What we’re reading (6/27)
“Stock Futures Rise Slightly Following A Major Comeback Week For Stocks” (CNBC). “U.S. stock futures rose slightly on Sunday night following a major rebound last week from this year’s steep declines. Despite the bounce, Wall Street is preparing to wrap up the worst first half for stocks in decades.”
“Stocks Pace Towards Worst Start Since 1970: What To Know This Week” (Yahoo! Finance). “‘As bad as [this year] has been for investors, the good news is previous years that were down at least 15% at the midway point to the year saw the final six months higher every single time, with an average return of nearly 24%,’ LPL Financial chief market strategist Ryan Detrick noted earlier this week.”
“Sanctions Push Russia To First Foreign Default Since Bolshevik Revolution” (Wall Street Journal). “Russia was poised to default on its foreign debt for the first time since 1918, pushed into delinquency not for lack of money but because of punishing Western sanctions over its invasion of Ukraine.
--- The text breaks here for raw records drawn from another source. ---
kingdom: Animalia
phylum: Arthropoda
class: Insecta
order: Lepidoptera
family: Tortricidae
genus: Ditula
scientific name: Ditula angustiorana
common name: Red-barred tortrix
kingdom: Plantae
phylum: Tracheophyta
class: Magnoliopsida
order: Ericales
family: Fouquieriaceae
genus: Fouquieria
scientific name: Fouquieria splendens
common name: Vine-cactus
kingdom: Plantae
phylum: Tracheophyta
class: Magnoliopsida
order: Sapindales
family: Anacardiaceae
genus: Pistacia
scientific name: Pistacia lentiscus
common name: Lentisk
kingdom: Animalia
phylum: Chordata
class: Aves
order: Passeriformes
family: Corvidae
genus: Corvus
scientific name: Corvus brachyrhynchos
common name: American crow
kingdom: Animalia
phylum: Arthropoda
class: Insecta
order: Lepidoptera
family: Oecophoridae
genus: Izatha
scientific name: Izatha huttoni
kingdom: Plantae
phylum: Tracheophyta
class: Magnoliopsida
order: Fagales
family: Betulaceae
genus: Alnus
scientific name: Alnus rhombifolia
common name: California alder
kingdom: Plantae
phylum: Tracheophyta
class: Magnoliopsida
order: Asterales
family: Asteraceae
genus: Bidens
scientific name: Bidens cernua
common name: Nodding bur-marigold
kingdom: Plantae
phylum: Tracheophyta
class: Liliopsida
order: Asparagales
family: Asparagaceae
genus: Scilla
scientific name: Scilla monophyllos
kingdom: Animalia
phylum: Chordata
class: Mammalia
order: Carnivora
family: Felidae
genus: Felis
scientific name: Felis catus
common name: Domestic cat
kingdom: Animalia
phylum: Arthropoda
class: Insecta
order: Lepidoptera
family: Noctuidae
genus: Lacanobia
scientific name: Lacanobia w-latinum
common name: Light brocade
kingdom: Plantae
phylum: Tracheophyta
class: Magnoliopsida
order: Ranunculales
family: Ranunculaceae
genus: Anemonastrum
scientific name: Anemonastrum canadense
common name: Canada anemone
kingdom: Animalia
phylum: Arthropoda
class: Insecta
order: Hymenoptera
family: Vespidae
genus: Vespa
Russia missed payments on two foreign-currency bonds as of late Sunday, according to holders of the bonds. The day marks the expiration of a 30-day grace period since the country was due to pay the equivalent of $100 million in dollars and euros to bondholders.”
“The West Wants To Go Further On Russian Oil. Inflation Is Making That Difficult” (CNN Business). “Europe and the United States have barred the import of Russian oil to cut off a crucial revenue source for the Kremlin. But the plan to pile pain on President Vladimir Putin, forcing him to reconsider his war in Ukraine, hasn’t worked.”
“Beware The Dangers Of Sado-Monetarism” (Paul Krugman, New York Times). “But aside from the sado-monetarists themselves, who currently expects inflation to remain persistently high (as opposed to staying high for, say, the next year)? Not the financial markets. On Wednesday, the five-year breakeven inflation rate — a measure derived from the spread between U.S. government bonds that are and that aren’t protected against inflation — was only 2.74 percent. And part of that reflects expectations of near-term price rises that investors don’t expect to continue; the markets expect inflation to fade.”